Шагах в пятнадцати - двадцати отсюда внутри ограды стоял довольно большой дом. В доме тоже ни огня, ни звука. "Э, не бог весть какая беда, война как-никак...
– стал успокаивать себя сержант.
– Трем курам сон потревожил. А лачужку починить - глины полон овраг". Подумал так Любомир Зух и отправился дальше. Пегую козу, что лежала в дальнем углу и лениво жевала жвачку, он не заметил. И та знать о себе не дала.
А дом за оградой не был пуст и безжизнен, как показалось Зуху. Кто-то один сначала осторожно подошел к окну, высматривал, что там, на улице, когда же машина тронулась, он вышел к жердяным воротам, постоял, вытянувшись длинным телом, но на улицу выходить не стал, лег грудью на верхнюю жердь и смотрел вслед бронетранспортеру. Дорога вся лежала на виду.
Это был Ефимий Лукич Буренкин, мужик крепко за шестьдесят, известный в округе печник и жестянщик.
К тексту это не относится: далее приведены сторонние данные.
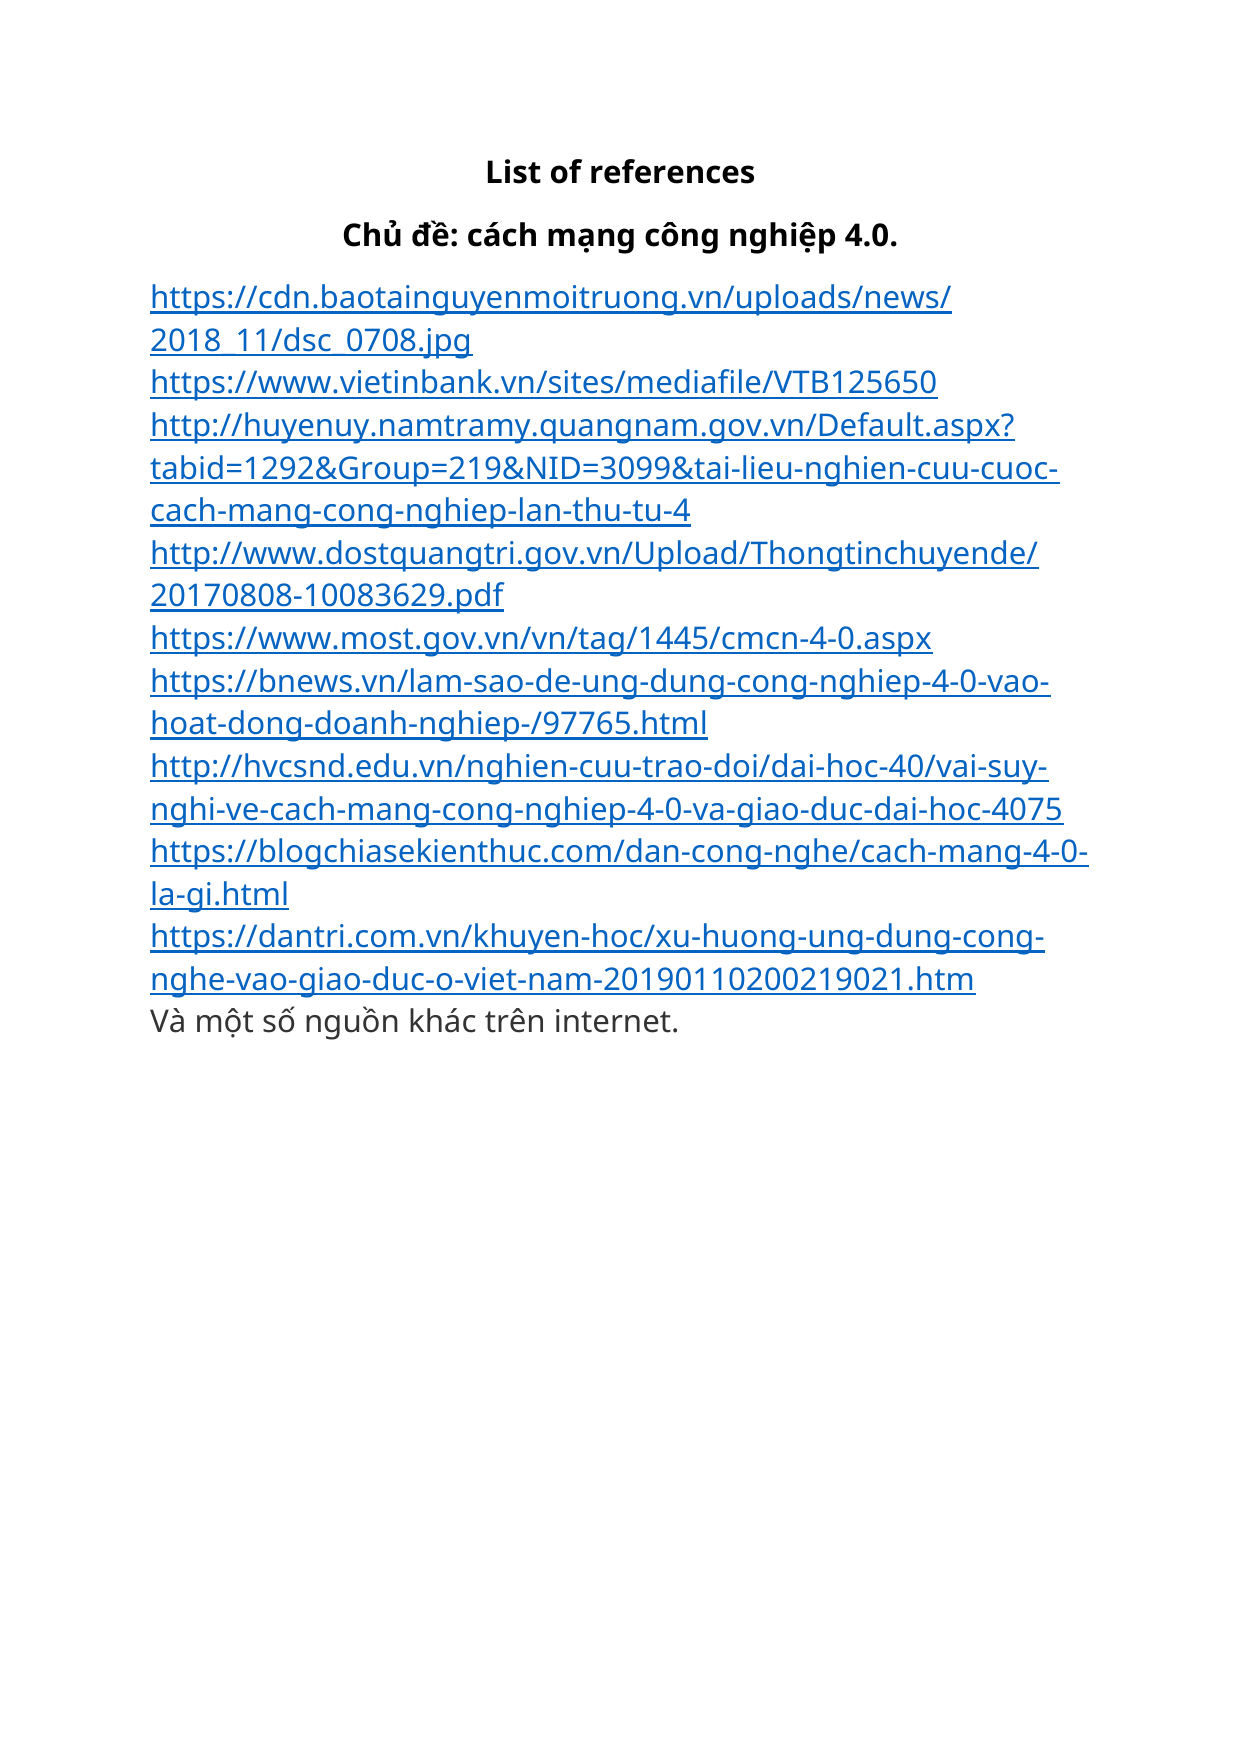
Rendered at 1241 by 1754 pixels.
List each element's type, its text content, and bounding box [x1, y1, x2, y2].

text https://bnews.vn/lam-sao-de-ung-dung-cong-nghiep-4-0-vao-hoat-dong-doanh-nghiep-/97765.html [150, 659, 1090, 744]
text https://www.most.gov.vn/vn/tag/1445/cmcn-4-0.aspx [150, 616, 1090, 659]
text https://www.vietinbank.vn/sites/mediafile/VTB125650 [150, 360, 1090, 403]
text http://hvcsnd.edu.vn/nghien-cuu-trao-doi/dai-hoc-40/vai-suy-nghi-ve-cach-mang-cong-nghiep-4-0-va-giao-duc-dai-hoc-4075 [150, 744, 1090, 829]
text https://cdn.baotainguyenmoitruong.vn/uploads/news/2018_11/dsc_0708.jpg [150, 275, 1090, 360]
text List of references [150, 150, 1090, 193]
text http://huyenuy.namtramy.quangnam.gov.vn/Default.aspx?tabid=1292&Group=219&NID=3099&tai-lieu-nghien-cuu-cuoc-cach-mang-cong-nghiep-lan-thu-tu-4 [150, 403, 1090, 531]
text Chủ đề: cách mạng công nghiệp 4.0. [150, 213, 1090, 255]
text https://blogchiasekienthuc.com/dan-cong-nghe/cach-mang-4-0-la-gi.html [150, 829, 1090, 914]
text Và một số nguồn khác trên internet. [150, 999, 1090, 1042]
text https://dantri.com.vn/khuyen-hoc/xu-huong-ung-dung-cong-nghe-vao-giao-duc-o-viet-nam-20190110200219021.htm [150, 914, 1090, 999]
text http://www.dostquangtri.gov.vn/Upload/Thongtinchuyende/20170808-10083629.pdf [150, 531, 1090, 616]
И так же известен был он в округе своей прижимистостью. Чужого не возьмет, однако и своего, хоть сдохнет, а не даст - вот таков Ефимий Лукич, скуп, а не жаден. И упрямства хватает. Из-за этого своего упрямства он и перед немцами не трусил, наши вернулись - и перед нашими особенно не суетился, тело свое, длинное, узкое, как вечерняя тень, ни перед кем не гнул. Единственного сына Ефимия Лукича в первые же дни войны призвали в армию. Пришли откуда-то из-под Казани два письма, и больше вестей не было. Да и какие вести - сколько времени между ними стоял враг. Может, сын и живой еще. Сноха - кроткая Фрося - прошлой осенью, когда на дальнем поле всем хутором молотили для немца хлеб, однажды ночью сошлась с немецким солдатом и, не вынеся позора, на рассвете повесилась на суку одинокого дуба на меже. Ни обвинить, ни осудить ее никто не успел. Сама себя обвинила, осудила, и сама себе эту казнь назначила. На руках у дедушки остались восьмилетний внук Васютка и внучка Маринка, пяти лет. Старуха у Ефимия Лукича умерла еще четырьмя годами раньше.